▶ AIM OF THE EXERCISE:
Each entry is to be given again exactly; drop the images.
--- EXERCISE MATERIAL Enclosed Below ---
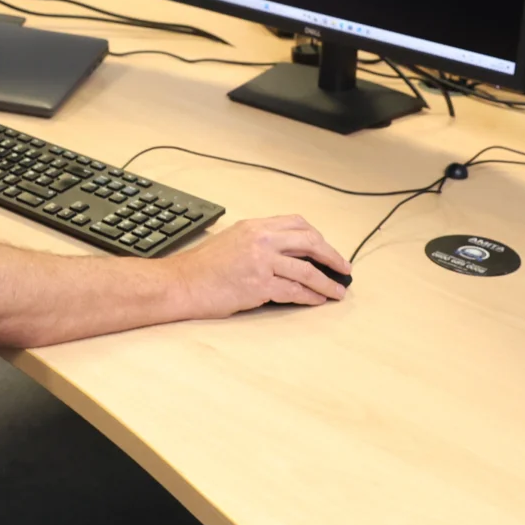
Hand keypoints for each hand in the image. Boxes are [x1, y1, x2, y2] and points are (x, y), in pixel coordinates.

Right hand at [164, 216, 350, 315]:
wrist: (181, 283)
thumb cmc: (201, 267)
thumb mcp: (232, 240)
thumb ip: (258, 241)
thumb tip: (285, 254)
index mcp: (255, 226)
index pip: (297, 224)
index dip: (317, 237)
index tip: (326, 249)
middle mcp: (261, 239)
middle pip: (309, 242)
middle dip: (331, 256)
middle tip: (343, 268)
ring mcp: (261, 261)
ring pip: (307, 269)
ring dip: (327, 281)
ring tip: (337, 291)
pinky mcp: (260, 284)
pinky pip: (294, 290)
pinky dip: (310, 296)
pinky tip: (318, 300)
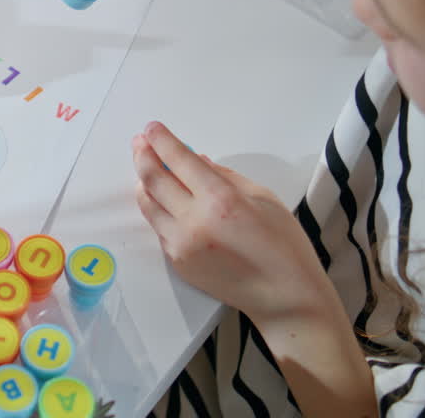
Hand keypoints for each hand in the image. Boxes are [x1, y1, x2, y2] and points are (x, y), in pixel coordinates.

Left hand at [132, 121, 334, 324]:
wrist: (283, 297)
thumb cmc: (283, 245)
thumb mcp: (263, 198)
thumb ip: (224, 176)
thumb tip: (195, 161)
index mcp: (220, 200)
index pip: (179, 160)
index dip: (162, 140)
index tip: (152, 128)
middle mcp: (194, 221)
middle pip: (154, 179)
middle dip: (143, 155)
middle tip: (140, 142)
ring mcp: (181, 244)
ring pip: (148, 204)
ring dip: (142, 181)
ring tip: (144, 165)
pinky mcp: (177, 262)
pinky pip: (158, 226)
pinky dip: (156, 206)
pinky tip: (160, 196)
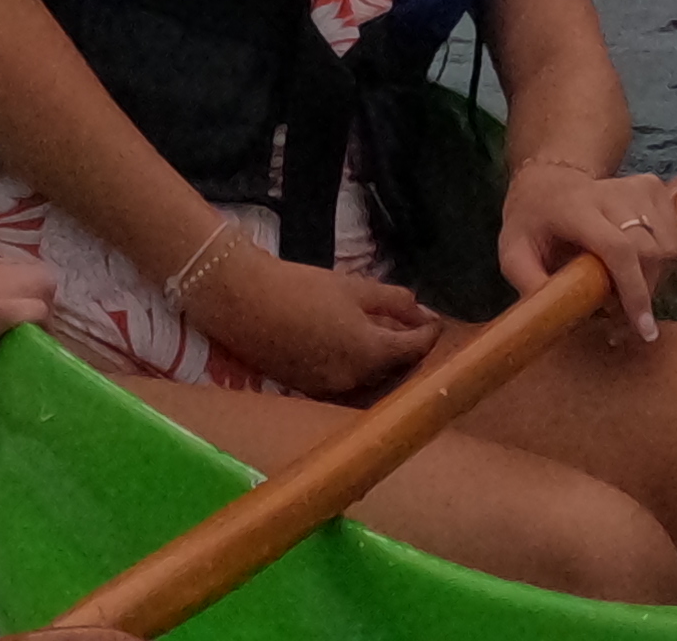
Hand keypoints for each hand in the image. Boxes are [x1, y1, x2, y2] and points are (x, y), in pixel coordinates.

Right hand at [193, 247, 438, 400]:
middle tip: (410, 322)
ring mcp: (330, 390)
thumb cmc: (300, 287)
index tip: (435, 320)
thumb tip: (422, 310)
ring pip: (368, 374)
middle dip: (404, 345)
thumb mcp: (352, 286)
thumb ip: (392, 300)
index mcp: (371, 353)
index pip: (414, 349)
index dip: (428, 333)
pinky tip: (345, 340)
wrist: (241, 301)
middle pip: (392, 366)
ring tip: (379, 329)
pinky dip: (352, 362)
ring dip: (378, 356)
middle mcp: (355, 381)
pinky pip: (343, 378)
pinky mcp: (308, 390)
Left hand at [494, 158, 676, 342]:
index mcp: (574, 208)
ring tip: (624, 284)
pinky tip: (637, 263)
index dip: (633, 290)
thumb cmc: (532, 222)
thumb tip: (557, 315)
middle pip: (649, 251)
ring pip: (668, 245)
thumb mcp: (513, 252)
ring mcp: (636, 187)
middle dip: (642, 291)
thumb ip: (530, 283)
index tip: (643, 328)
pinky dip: (663, 260)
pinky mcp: (654, 188)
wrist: (549, 180)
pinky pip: (675, 236)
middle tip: (620, 311)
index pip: (617, 248)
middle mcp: (609, 193)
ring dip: (653, 278)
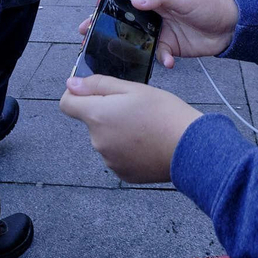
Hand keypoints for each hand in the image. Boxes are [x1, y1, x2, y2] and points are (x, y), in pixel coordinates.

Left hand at [60, 74, 200, 182]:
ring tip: (146, 127)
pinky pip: (117, 155)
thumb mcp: (133, 89)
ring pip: (106, 138)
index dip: (77, 94)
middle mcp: (98, 141)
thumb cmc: (165, 114)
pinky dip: (128, 148)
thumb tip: (71, 84)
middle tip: (136, 108)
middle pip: (92, 121)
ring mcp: (109, 160)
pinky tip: (147, 143)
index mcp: (97, 116)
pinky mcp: (123, 173)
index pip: (67, 104)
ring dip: (119, 131)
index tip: (93, 92)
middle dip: (107, 113)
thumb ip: (98, 85)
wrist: (191, 148)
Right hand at [76, 0, 236, 66]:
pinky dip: (159, 60)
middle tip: (83, 29)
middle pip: (120, 14)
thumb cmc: (208, 5)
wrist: (229, 29)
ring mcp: (158, 29)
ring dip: (120, 44)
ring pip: (132, 37)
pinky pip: (155, 54)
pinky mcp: (167, 46)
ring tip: (104, 50)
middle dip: (101, 20)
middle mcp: (152, 11)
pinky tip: (166, 62)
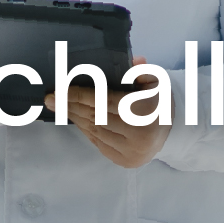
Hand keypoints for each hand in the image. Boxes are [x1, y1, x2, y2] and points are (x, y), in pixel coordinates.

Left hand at [54, 55, 170, 167]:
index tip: (59, 91)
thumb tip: (130, 61)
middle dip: (71, 106)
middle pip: (95, 117)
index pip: (104, 101)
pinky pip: (98, 142)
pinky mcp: (125, 161)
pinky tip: (76, 118)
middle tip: (51, 99)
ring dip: (75, 118)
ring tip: (60, 107)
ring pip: (94, 131)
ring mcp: (132, 151)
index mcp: (146, 111)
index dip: (79, 95)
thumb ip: (139, 70)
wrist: (172, 132)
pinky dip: (85, 129)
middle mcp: (139, 134)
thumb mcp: (154, 80)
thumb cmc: (158, 101)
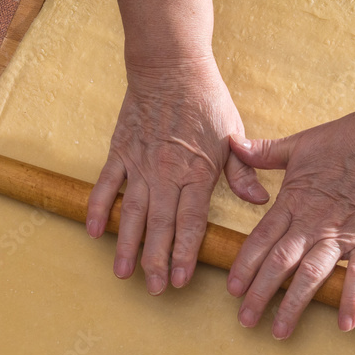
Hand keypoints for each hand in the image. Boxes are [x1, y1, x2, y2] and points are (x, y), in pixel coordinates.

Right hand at [87, 56, 268, 294]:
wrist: (170, 66)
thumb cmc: (206, 100)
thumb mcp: (233, 134)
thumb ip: (242, 171)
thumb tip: (259, 200)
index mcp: (197, 172)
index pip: (191, 222)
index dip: (185, 253)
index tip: (182, 279)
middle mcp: (166, 173)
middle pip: (160, 226)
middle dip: (157, 261)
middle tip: (155, 289)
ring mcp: (139, 164)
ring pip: (132, 213)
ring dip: (127, 245)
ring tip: (123, 273)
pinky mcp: (120, 152)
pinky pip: (107, 185)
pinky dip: (99, 208)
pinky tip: (95, 232)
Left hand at [226, 109, 354, 339]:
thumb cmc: (348, 139)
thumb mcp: (300, 144)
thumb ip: (265, 152)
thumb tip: (233, 143)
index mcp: (293, 202)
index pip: (260, 239)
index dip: (244, 265)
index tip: (231, 289)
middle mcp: (312, 224)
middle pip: (279, 264)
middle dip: (259, 294)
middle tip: (245, 320)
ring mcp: (341, 236)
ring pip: (310, 276)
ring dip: (293, 305)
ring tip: (279, 331)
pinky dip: (352, 300)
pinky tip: (344, 325)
--- End of Enclosed EXERCISE MATERIAL ---
▶ RESULT BELOW:
Hand keypoints for each hand in the image. Boxes are [x1, y1, x2, y2] and points are (x, y), in pixel coordinates.

Right hand at [164, 216, 350, 315]:
wrist: (181, 283)
thumb cmc: (201, 267)
thumb mcp: (232, 240)
thumb ip: (258, 241)
thumb tip: (285, 254)
index mcp: (255, 226)
index pip: (297, 224)
index dip: (317, 237)
index tip: (326, 249)
middle mcp: (261, 239)
middle pip: (309, 242)
middle dip: (331, 256)
middle tip: (343, 268)
ring mcp: (261, 261)
ring pip: (307, 269)
ring dip: (327, 281)
ring tip: (337, 291)
pinky mcp: (260, 284)
pinky pip: (294, 290)
pinky dip: (310, 296)
pinky tip: (318, 300)
Hand keypoints for each hand in the image. Boxes are [x1, y1, x2, y2] and points are (x, y), in pixel coordinates.

Left hand at [132, 121, 334, 324]:
wrist: (283, 297)
thumb cmc: (283, 245)
thumb mcp: (263, 198)
thumb ip: (224, 176)
thumb tip: (195, 161)
index mcp: (220, 200)
index pip: (179, 160)
index dip: (162, 140)
index tip: (152, 128)
middle mcp: (194, 221)
middle pip: (154, 179)
middle dip: (143, 155)
middle tip: (140, 142)
ring mcp: (181, 244)
ring pip: (148, 204)
ring dip: (142, 181)
ring tip: (144, 165)
pinky mcp: (177, 262)
pinky pip: (158, 226)
pinky dip: (156, 206)
pinky tip: (160, 196)
Hand keypoints for each hand in the image. Boxes are [x1, y1, x2, y2] and points are (x, y), in pixel coordinates.

Right hand at [193, 247, 438, 400]:
middle tip: (410, 322)
ring mcp: (330, 390)
thumb cmc: (300, 287)
index tip: (435, 320)
thumb tip: (422, 310)
ring pip: (368, 374)
middle dip: (404, 345)
thumb mcp: (352, 286)
thumb ip: (392, 300)
index mcp: (371, 353)
index pip: (414, 349)
index dip: (428, 333)
pinky tip: (345, 340)
wrist: (241, 301)
middle pip: (392, 366)
ring tip: (379, 329)
pinky dip: (352, 362)
ring dip: (378, 356)
middle mcp: (355, 381)
pinky pip: (343, 378)
pinky mcp: (308, 390)
Left hand at [494, 158, 676, 342]:
index mcp: (574, 208)
ring tip: (624, 284)
pinky tip: (637, 263)
index dip: (633, 290)
thumb cmc: (532, 222)
thumb tip: (557, 315)
middle pip: (649, 251)
ring pip: (668, 245)
thumb mcp: (513, 252)
ring mcp: (636, 187)
middle dip: (642, 291)
thumb ip: (530, 283)
index tip: (643, 328)
pinky dip: (663, 260)
pinky mcp: (654, 188)
wrist: (549, 180)
pinky pip: (675, 236)
middle tip: (620, 311)
index pip: (617, 248)
middle mcp: (609, 193)
ring dip: (653, 278)
Hand keypoints for each hand in the image. Boxes are [x1, y1, x2, y2] and points are (x, y), in pixel coordinates.

Left hand at [60, 74, 200, 182]:
ring tip: (146, 127)
pinky pip: (117, 155)
thumb mcp: (133, 89)
ring pip: (106, 138)
index dip: (77, 94)
middle mcp: (98, 141)
thumb cmc: (165, 114)
pinky dip: (128, 148)
thumb tip: (71, 84)
middle tip: (136, 108)
middle pip: (92, 121)
ring mcp: (109, 160)
pinky tip: (147, 143)
index mcp: (97, 116)
pinky mcp: (123, 173)
index pip: (67, 104)
ring dip: (119, 131)
index tip: (93, 92)
middle dip: (107, 113)
thumb ip: (98, 85)
wrist: (191, 148)
Right hand at [76, 0, 236, 66]:
pinky dip: (159, 60)
middle tip: (83, 29)
middle pip: (120, 14)
thumb cmc: (208, 5)
wrist: (229, 29)
ring mcp: (158, 29)
ring dip: (120, 44)
ring pip: (132, 37)
pinky pip: (155, 54)
pinky mcp: (167, 46)
ring tip: (104, 50)
middle dip: (101, 20)
middle mcp: (152, 11)
pinky tip: (166, 62)
Hand keypoints for each hand in the image. Boxes are [x1, y1, x2, y2] and points are (x, y), in pixel coordinates.

Left hand at [54, 55, 170, 167]:
index tip: (59, 91)
thumb tip: (130, 61)
middle dip: (71, 106)
middle pip: (95, 117)
index pip: (104, 101)
pinky pip: (98, 142)
pinky mcp: (125, 161)
pinky tip: (76, 118)
middle tip: (51, 99)
ring dip: (75, 118)
ring tip: (60, 107)
ring pip: (94, 131)
ring mcp: (132, 151)
index mcp: (146, 111)
index dip: (79, 95)
thumb ip: (139, 70)
wrist: (172, 132)
pinky dip: (85, 129)
middle mcp: (139, 134)
thumb mcp: (154, 80)
thumb cmc: (158, 101)
Hand keypoints for each hand in the image. Boxes are [x1, y1, x2, y2] and points are (x, y), in pixel coordinates.

Right hand at [87, 56, 268, 294]:
wrist: (170, 66)
thumb cmc: (206, 100)
thumb mcp: (233, 134)
thumb ip: (242, 171)
thumb tip: (259, 200)
index mcp: (197, 172)
index pip: (191, 222)
index dip: (185, 253)
index tip: (182, 279)
middle mcp: (166, 173)
middle pip: (160, 226)
middle dip: (157, 261)
middle tip: (155, 289)
ring mcp: (139, 164)
ring pip: (132, 213)
ring dip: (127, 245)
ring tip: (123, 273)
pinky mcp: (120, 152)
pinky pip: (107, 185)
pinky dip: (99, 208)
pinky tip: (95, 232)
Left hand at [226, 109, 354, 339]:
thumb cmc: (348, 139)
thumb mcp: (300, 144)
thumb ip: (265, 152)
thumb tip: (233, 143)
index mcp: (293, 202)
index pip: (260, 239)
index dip: (244, 265)
index tip: (231, 289)
middle mcp: (312, 224)
middle pip: (279, 264)
middle dip: (259, 294)
middle tip: (245, 320)
ring mcp: (341, 236)
ring pip: (310, 276)
ring dip: (293, 305)
ring tip: (279, 331)
pinky dip: (352, 300)
pinky tip: (344, 325)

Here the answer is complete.